I also try to brush my teeth and tongue twice a day. I probably really do not need to brush my tongue, but I do anyway. Luckily I do not have a strong gag-reflex, so I can do brush my tongue pretty fast.

I actually feel as though I have an over-production of saliva, instead of an under-production. This may be why I do not get a dry mouth or white tongue.

I also try to

eat yogurt a few times a week, because it has so many positive benefits and it tastes good too. I love Greek yogurt. Does this yogurt have the same benefits as regular yogurt?

I have noticed white spots at the back of my throat, is this commonly a bacterial infection also?

Post 5

After taking some antibiotics for a prolonged period of time, I noticed that I had a white tongue. I was a little concerned about this until I read that this is a common problem when taking this kind of medication.

The worst thing about this, is that it causes bad breath too. I did realize that I wasn't drinking enough water, and saw a big difference when I began drinking more water while I was still taking the medication.

Once I quit taking the antibiotics, it took a few days, but I didn't have a white tongue anymore.

Post 4

I always notice white on my tongue in the morning, and then began brushing my tongue when I was brushing my teeth.

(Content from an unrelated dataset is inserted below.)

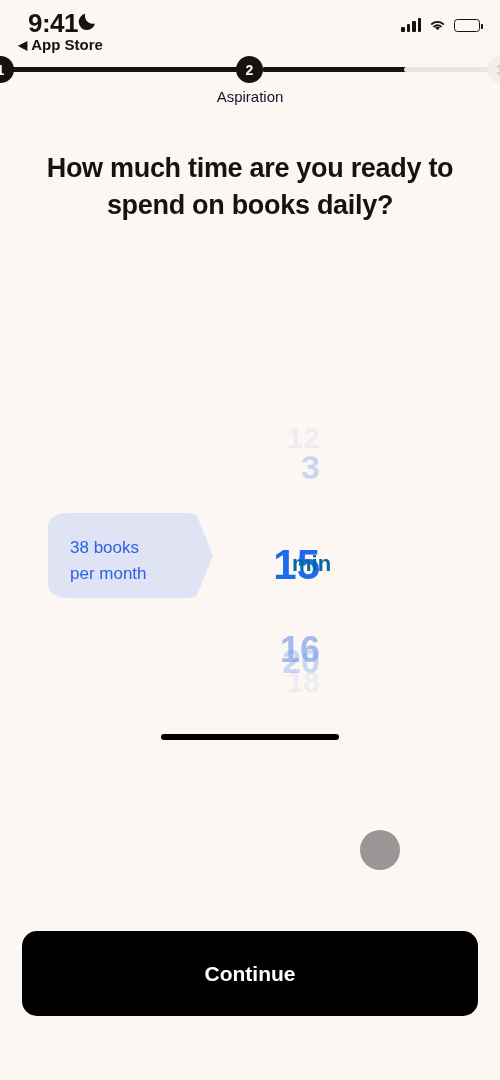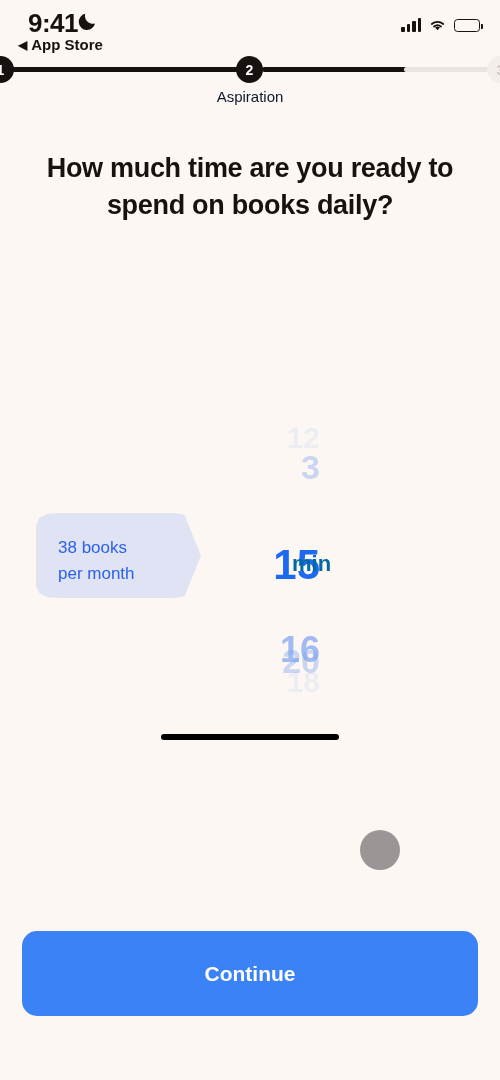"38 books" .callout { left: 36px -> 48px }
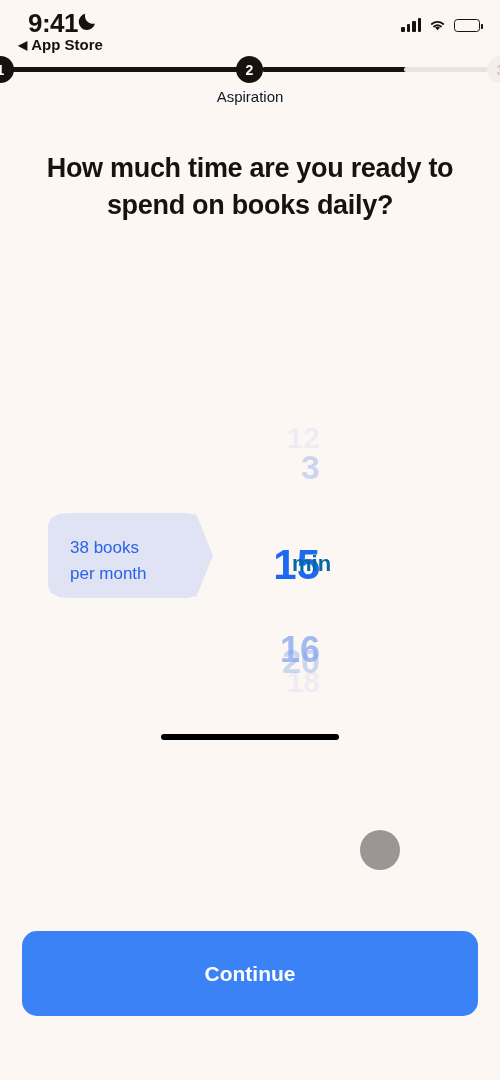"Continue" .continue-btn { background: #3b82f6 -> #000000 }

I know some people do this every time they brush their teeth, but it took me awhile to get used to it. I have such a strong gag reflux, that I have to do it very slowly and gently.

If I do this on a regular basis, I don't have as much white on my tongue as I did before. My mouth is also very dry in the morning, and this might the biggest reason I have a white tongue when I wake up.

Post 3

I used to get white tongue a lot when I would first wake up. I would have a think white film that covered the top of my tongue. Honestly, it kind of looked like spoiled milk.

Then I began to brush my teeth before I went to sleep and the problem went away. I was never all that troubled by the white tongue, but it was obviously a symptom of my poor oral hygiene. Now that its gone I know that I am taking better care of my teeth.

Post 2

I actually panicked when I found a white coating on my tongue. It looked pretty nasty and I was worried that I had contracted some terrible disease.

Apparently I was just suffering one of the effects of dry mouth and increasing my fluid intake really helped a lot. I used to never drink water but now I always carry a bottle around with me.

It's amazing what will go wrong with your body if you aren't taking in enough water. On top of the white tongue I also found that my skin was really dry and that I couldn't go to the bathroom very well. I guess the old 8 glasses of water thing to keep you healthy has more truth to it than not.

Post 1

I used to suffer from a white tongue coating because of the inhaled asthma medications I have to take. The oral thrush was quite embarrassing and I hated the feeling it left in my mouth.

My doctor told me that a white coated tongue was easily fixed and he prescribed me some mouth wash to get rid of it. It took a few days before things were back to normal.

While I still have to take my asthma medication I make sure to eat plenty of garlic in my food and it seems to keep it at bay. If you are going this route, make sure you carry plenty of breath mints.